Charge: Zé Dassilva |
Uma eleição subverte todas as matemáticas. Por isso é divertido ler que Eduardo Leite vai entrar na corrida presidencial, como possível surpresa da terceira via pelo PSD, para subtrair eleitores de João Doria, Ciro Gomes e Sergio Moro e assim chegar ao segundo turno.
Não há tantos eleitores para essa subtração. Tirar votos desses três, para afastar Bolsonaro do páreo e enfrentar Lula, seria brigar por pedaços de uma fatia de no máximo 20%. Que é a soma mais otimista das preferências pelos três nas pesquisas.

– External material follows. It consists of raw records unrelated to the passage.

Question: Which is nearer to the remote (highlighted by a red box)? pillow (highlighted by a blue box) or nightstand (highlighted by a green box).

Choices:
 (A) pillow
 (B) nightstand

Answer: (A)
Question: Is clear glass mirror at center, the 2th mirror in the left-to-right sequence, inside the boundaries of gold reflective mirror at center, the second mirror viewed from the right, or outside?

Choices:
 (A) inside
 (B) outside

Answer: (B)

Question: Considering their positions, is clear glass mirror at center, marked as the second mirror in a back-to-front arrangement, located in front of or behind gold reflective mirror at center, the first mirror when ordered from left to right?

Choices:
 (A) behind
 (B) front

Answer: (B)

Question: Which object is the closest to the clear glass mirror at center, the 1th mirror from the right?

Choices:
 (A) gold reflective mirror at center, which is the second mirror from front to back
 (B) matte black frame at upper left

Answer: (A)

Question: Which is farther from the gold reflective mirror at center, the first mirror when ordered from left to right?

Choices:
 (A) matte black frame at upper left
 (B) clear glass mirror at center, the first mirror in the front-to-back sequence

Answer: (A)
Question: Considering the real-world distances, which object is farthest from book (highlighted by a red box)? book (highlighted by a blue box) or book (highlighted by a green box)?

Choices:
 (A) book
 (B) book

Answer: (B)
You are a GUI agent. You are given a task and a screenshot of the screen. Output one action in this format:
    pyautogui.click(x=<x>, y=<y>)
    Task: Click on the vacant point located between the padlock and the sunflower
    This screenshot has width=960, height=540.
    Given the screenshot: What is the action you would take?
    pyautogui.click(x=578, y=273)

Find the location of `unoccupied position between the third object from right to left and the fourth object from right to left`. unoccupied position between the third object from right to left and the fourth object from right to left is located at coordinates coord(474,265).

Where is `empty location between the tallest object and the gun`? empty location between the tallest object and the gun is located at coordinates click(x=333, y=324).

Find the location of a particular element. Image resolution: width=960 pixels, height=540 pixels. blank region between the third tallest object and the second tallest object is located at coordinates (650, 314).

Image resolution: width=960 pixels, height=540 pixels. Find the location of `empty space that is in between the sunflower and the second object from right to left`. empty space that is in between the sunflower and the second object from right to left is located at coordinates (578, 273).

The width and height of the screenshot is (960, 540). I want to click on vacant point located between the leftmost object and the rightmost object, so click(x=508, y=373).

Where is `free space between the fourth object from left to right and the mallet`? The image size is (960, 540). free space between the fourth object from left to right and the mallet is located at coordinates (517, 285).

Se conseguisse tomar tudo o que Doria, Ciro e Moro têm até agora, mas tudo mesmo, Leite não chegaria perto de Bolsonaro, que oscila entre os 25% e os 30%.
Eduardo Leite só teria uma chance de prosperar e sonhar em tirar Bolsonaro do segundo turno. Precisaria brigar para buscar de volta partes dos votos da classe média que se jogou no colo de Bolsonaro como a gambiarra salvadora de 2018.
Uma classe média desamparada pela fragilização do PSDB, que João Doria jogou não conseguiu atrair com sua vacina e que agora está dispersa, mas está também, e muito, com Lula.
Leite vai ter que tirar nacos desses três e outros pedaços das preferências por Lula para almejar alguma coisa.
Consagrou-se que não há como querer tirar, em número relevante, eleitores de Bolsonaro, o candidato que tem a maior fidelização de uma base quase intocada.
Conseguir essa façanha de tirar votos de Ciro, Doria, Moro e Lula, sem mexer no lastro de Bolsonaro, é muito para quem aparecia nas pesquisas, antes das prévias do PSDB, com apenas 4%.
Eduardo Leite tem o desafio de ser o que Ciro, Doria e Moro não foram até agora e, pelo jeito, nunca serão. E ainda poderemos ter Simone Tebet nessa faixa.
O futuro ex-tucano apresenta-se com muitos problemas a resolver. Foi bolsonarista assumido em 2018, mesmo que às vezes tentasse dissimular.
E anunciou que, se perdesse nas prévias, trabalharia por Doria. Ficou marcado como bolsonarista oportunista e agora pode ter mais a marca de mau perdedor que divide o que resta dos tucanos.
Leite é o sobrinho fofo do mercado e dos empresários, por sua obsessão privatizante. Mas é também desnatado demais para passar ao eleitorado de centro e de direita a certeza de que seria a alternativa a Bolsonaro.
O impasse pode ser assim resumido. O eleitorado de centro e da direita moderada é maioria nessa faixa conservadora e deseja mesmo outra coisa que não seja Bolsonaro.
Mas esse eleitorado com escrúpulos é vacilante, não tem convicções desde a morte do tucanismo. Já o eleitorado que sustenta Bolsonaro, que se identifica com tudo que o sujeito diz e faz, é fiel e não arreda pé.
A ‘racionalidade’ desse eleitorado fiel constrói na cabeça do bolsonarismo o cenário que irá repetir em 2022 o que aconteceu em 2018. Que Bolsonaro vai para o segundo turno, desta vez menos agressivo, e que depois é só comemorar.
Por isso Leite, no quadro atual, não tem futuro. Porque Bolsonaro ainda ilude um quarto da população com a ideia de que voltará a ser a enjambração anti-Lula e anti-PT.
Se Leite conseguisse reverter essa situação e, num milagre, ir para o segundo turno contra Lula, aí poderíamos ter outro cenário.
Mas antes ele precisa vencer Bolsonaro, enfrentando a matemática e também as milícias da extrema direita. Leite é jovem e pode estar mesmo se apresentando como projeto de longo prazo.
Se não der certo, volta daqui a quatro anos. Lula, Mitterrand e tantos outros tentaram pelo menos três vezes. O importante é estar na vitrine nacional.
Até porque o pior risco seria concorrer à reeleição no Estado e ser derrotado, como foram todos os governadores gaúchos que tentaram um segundo mandato.
Seria demais para o ego de quem diz, desde o tempo de vereador em Pelotas, que nasceu para ser presidente da República. Leite vem aí para convencer os desencantados de que é a terceira via desde criancinha.